* _Text excerpt_:
Video Transcript
In this video, our topic is the
magnetic field due to a current in a solenoid. We’ll see how this field is
created, what it looks like, and we’ll also learn how to calculate the field
strength within the solenoid.
To begin, we can recall that any
current-carrying wire like this one here will produce a magnetic field around
itself. And further, if we take the ends of
this wire and we connect them together to form a loop, then that current-carrying
circular loop also creates a magnetic field within as well as outside of itself. Now, if we take this loop of wire
and we angle it a bit, so we’re looking at it almost side on, what happens — even
though it’s a little hard to see with all the magnetic field lines — is that inside
this loop of current-carrying wire, a net magnetic field to the left is created.
This is the result of one circular
loop. But what if we had a number of
loops like this, all with current pointed in the same direction? If that were so, then each
individual loop would also contribute to this magnetic field pointing to the left
inside the loops. The net result is a fairly strong
and fairly uniform field pointed that way. Now, what if instead of being
separate, these loops were all joined together into one continuous wire? If this were so, we would find that
the magnetic field that’s created is essentially the same as that created by our
several loops. The name we give to a wire that’s
arranged this way is solenoid.
If we looked at a solenoid end on,
it might just look like this, like a circle. But seen from the side, we see all
the different turns or loops that are a part of this solenoid coil. When a solenoid carries current, as
this one does, it indeed creates a strong magnetic field within the turns of the
solenoid. We can represent that with these
multiple field lines. And it also creates a magnetic
field, albeit a weak one, outside the solenoid.
Now, considering this end-on view
of the solenoid here, let’s say that we got that view by putting our eye over at
this end. This means that if we could see the
magnetic field within the turns of the solenoid, it would look something like
this. Thanks to the total effect of all
the different turns in the solenoid, the strength of the magnetic field in this
cross section that we’re looking at right here is effectively constant. Whether we’re talking about the
magnetic field strength here or here or here in our cross section or at any other
point, that value is essentially the same.
There’s an equation to describe the
strength of the magnetic field inside the loops of the solenoid. If we call the strength of that
field 𝐵, then 𝐵 is equal to this constant, 𝜇 naught, which represents the
permeability of free space — essentially, how easily magnetizable free space or a
vacuum is — multiplied by 𝐼, the magnitude of the current in the solenoid, times
capital 𝑁, where capital 𝑁 represents the number of loops or turns the solenoid
has. And then all this is divided by the
length of the solenoid along its axis referred to as capital 𝐿.
In the solenoid we’ve sketched on
screen then, capital 𝑁 will be equal to one, two, three, four, five, six, seven,
since we have seven turns in our solenoid. And 𝐿, the solenoid’s length,
would be equal to this distance right here. Those are the values we would use
in this equation to calculate the strength of the magnetic field inside the turns of
the solenoid.
It’s worth mentioning that just as
the magnetic field magnitude is the same in any given cross section of the
solenoid’s interior, we’re also saying it’s the same in magnitude along the length
of the solenoid. So the magnetic field strength here
inside the turns of the solenoid is equal to the magnetic field strength here, say,
also within the solenoid core. Basically, there’s this volume,
we’ve shown it here in pink, and we’re saying that the magnetic field strength at
any point within that volume is given by this equation here.

* _Work to be completed_:
Answer these about the solenoid transcript above:
1. What name is given to a wire whose loops are joined into one continuous wire?
2. What does the constant 𝜇 naught represent in the field-strength equation?
3. How many turns does the sketched solenoid have?

* _Material supplied_:
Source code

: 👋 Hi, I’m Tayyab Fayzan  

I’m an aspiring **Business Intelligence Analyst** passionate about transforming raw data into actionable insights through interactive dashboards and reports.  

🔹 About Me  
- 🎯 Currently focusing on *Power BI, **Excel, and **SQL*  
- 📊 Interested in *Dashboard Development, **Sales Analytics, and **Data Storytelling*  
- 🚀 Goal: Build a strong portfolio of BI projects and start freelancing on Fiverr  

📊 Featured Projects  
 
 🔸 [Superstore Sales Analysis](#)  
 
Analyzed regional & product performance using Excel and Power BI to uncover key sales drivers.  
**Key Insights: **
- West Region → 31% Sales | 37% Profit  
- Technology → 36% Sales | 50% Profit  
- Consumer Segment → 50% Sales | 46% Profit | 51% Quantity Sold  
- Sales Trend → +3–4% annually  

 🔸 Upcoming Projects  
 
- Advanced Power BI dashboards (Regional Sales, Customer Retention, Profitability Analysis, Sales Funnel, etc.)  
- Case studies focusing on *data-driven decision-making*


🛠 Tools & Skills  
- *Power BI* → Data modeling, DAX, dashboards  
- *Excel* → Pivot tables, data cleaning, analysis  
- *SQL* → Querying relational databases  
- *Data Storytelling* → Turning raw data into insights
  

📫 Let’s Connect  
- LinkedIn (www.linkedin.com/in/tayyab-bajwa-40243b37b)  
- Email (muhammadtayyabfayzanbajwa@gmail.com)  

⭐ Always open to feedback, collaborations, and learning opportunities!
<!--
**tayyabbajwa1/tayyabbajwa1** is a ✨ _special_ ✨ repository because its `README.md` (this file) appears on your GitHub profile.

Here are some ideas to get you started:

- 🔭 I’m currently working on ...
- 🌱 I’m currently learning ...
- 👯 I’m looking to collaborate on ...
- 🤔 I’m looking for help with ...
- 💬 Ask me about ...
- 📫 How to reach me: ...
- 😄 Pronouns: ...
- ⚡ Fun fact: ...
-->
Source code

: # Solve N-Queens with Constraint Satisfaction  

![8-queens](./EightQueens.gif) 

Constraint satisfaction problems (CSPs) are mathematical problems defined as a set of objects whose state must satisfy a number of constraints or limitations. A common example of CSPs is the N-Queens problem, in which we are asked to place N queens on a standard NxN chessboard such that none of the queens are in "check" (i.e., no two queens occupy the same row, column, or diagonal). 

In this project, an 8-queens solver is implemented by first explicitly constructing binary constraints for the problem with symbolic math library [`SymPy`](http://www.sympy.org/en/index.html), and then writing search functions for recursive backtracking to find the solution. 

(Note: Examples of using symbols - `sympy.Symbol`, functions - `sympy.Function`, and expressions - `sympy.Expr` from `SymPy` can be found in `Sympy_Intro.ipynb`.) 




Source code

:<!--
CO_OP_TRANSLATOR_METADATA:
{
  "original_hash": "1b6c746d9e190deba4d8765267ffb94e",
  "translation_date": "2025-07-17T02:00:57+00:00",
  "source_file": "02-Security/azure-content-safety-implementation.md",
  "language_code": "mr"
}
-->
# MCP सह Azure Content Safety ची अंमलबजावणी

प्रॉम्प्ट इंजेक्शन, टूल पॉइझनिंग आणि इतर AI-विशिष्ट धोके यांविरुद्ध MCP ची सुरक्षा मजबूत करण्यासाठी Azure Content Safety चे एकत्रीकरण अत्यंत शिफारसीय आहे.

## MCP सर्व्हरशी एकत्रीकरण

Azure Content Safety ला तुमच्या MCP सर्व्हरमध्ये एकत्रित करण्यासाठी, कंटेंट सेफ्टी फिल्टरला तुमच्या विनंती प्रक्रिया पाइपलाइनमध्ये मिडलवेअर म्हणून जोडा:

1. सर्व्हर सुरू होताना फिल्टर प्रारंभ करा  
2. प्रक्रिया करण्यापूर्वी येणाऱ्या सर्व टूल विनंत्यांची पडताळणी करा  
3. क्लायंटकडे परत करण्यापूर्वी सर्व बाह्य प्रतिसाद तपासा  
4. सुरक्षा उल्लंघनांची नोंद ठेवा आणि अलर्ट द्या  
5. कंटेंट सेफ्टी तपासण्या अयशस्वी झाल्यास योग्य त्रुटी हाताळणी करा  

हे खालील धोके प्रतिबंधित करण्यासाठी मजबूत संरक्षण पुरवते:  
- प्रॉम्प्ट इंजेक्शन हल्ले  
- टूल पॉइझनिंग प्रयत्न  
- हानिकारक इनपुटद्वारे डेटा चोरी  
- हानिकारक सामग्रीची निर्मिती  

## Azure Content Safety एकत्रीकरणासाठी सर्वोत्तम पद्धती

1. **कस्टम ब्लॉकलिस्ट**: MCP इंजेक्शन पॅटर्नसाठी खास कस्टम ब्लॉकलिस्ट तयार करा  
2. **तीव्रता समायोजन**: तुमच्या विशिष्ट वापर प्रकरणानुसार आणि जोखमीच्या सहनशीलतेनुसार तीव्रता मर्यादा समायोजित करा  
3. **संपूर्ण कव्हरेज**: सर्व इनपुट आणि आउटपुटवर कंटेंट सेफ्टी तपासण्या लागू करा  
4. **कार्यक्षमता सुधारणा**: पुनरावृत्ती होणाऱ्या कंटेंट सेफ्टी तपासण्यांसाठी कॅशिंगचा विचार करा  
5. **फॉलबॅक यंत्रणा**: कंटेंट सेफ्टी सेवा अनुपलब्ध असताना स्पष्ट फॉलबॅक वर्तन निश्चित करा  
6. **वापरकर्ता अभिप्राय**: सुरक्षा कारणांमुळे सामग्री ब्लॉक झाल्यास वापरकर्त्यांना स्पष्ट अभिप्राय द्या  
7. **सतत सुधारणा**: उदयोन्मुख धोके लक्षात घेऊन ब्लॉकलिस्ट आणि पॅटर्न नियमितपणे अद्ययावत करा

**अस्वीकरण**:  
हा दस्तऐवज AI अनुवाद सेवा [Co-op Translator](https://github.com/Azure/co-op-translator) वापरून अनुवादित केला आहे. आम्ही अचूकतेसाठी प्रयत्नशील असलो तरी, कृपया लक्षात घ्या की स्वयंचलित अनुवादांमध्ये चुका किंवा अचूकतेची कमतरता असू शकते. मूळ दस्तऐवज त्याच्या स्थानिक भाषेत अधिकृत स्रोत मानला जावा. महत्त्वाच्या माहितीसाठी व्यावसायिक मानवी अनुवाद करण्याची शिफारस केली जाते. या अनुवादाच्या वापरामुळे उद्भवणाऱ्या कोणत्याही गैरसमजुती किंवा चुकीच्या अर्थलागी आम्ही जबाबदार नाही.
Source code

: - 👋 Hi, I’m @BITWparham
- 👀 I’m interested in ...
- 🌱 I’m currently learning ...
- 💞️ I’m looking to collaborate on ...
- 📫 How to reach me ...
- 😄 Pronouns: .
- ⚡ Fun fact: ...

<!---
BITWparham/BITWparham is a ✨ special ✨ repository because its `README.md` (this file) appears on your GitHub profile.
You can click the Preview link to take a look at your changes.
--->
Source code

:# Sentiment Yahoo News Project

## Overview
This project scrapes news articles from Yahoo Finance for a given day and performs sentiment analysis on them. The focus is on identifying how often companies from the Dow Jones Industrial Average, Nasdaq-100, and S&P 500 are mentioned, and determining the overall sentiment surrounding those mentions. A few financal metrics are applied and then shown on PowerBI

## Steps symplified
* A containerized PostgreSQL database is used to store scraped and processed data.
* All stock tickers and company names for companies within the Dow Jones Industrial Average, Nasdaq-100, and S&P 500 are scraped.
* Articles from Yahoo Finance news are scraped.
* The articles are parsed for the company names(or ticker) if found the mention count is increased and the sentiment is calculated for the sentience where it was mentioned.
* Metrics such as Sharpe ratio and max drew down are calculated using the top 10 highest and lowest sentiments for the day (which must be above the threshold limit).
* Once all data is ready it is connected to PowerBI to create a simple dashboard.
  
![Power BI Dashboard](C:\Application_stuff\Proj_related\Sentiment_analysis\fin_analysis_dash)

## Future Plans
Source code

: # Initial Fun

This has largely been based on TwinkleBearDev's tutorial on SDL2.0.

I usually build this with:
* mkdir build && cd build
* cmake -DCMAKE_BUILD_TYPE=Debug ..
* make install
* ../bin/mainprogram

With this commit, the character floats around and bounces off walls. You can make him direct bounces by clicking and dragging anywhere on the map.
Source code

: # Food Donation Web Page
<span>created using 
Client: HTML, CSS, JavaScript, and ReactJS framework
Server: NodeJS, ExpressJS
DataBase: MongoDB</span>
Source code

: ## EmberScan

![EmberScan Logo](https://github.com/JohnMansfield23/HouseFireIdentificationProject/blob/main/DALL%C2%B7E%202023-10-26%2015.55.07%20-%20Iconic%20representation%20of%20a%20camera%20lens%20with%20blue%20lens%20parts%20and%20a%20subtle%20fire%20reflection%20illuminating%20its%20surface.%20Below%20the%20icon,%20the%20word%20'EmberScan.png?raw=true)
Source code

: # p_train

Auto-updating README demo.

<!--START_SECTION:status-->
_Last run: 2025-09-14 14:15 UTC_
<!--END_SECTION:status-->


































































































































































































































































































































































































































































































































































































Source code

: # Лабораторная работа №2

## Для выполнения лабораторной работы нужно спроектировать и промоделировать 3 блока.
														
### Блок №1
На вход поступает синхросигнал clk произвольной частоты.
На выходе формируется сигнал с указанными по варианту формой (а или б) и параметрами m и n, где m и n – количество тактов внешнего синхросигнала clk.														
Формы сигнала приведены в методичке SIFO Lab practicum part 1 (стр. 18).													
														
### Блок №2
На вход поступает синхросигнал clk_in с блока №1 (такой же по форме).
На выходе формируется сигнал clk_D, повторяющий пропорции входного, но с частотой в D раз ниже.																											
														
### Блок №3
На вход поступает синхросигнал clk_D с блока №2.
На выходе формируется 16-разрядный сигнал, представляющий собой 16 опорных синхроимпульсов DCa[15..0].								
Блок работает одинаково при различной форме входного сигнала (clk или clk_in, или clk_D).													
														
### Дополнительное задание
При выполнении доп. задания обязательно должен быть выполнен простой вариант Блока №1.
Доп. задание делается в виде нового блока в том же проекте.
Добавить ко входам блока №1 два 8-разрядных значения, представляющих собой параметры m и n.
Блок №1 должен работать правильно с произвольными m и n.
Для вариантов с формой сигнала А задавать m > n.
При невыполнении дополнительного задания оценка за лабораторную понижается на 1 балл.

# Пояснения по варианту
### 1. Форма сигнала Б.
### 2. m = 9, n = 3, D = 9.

* _Exercise answer_:
1. Solenoid
2. The permeability of free space
3. Seven